What is the future of redbook players?

From what I read, modern turntables are not what they were when vinyl was in vogue. Yes, no? How about redbook CD players? Is there anything in the horizon via new technology that will give more from the CD media that currently exists? Or has the height of redbook technology been reached?

If you mean that they are much much better now, esp. when you look at value with inflation factored in, I agree with you. If you could get something like a music hall mmf7 in 1980 for the same relative dollars, people would have found it a lot more painful (literally) to start buying thoses early cd players.

IMHO (as always). Technological progress is first to see what can be done at any price and second to do the same thing at the lowest possible price. I suspect that the first phase is close to its end, and there are some signs that the second phase is starting (e.g. Njoe Tjoeb & others).
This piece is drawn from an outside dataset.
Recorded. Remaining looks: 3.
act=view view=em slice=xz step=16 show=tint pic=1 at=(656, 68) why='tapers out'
As always, random thoughts that are worth as much as you paid for them.
I see TTs, and accessories getting better and better. The same with CD only players. I would assume that in the future there will be more Universal players and less CD only players.

Redbook is dying.
I think that the more interesting question could be posed about the availability of the software. Cassette, 8-track and open reel tape have completely disappeared in the US as consumer media, but LPs are still being pressed over twenty years into the CD era, is it at all likely that CDs of new music will continue to be distributed in the next era, which, it seems likely, will be internet based direct distribution of media?
Very short, at least for the the medium priced units. Low priced units are almost gone from all major brands.
the conventional cd will outlive sacd and dvd audio. ultimately it will be a boutique entity similar to vinyl. most music will flow from the internet and the playback (we are here already) will be the home computer or ipod....the hi end industry shot both its feet off marketing myths and not not facts . its most loyal advocates are quickly growing older and not being replaced with enough new customers to sustain or grow the industry. so much for 'rock and roll will never die'.
Red-Book isnt going anywhere, it is way too popular with main stream population..no way will it die..not for the near, or slight, or far distant future...cmon didnt anyone learn a lesson on longevity from LP'S?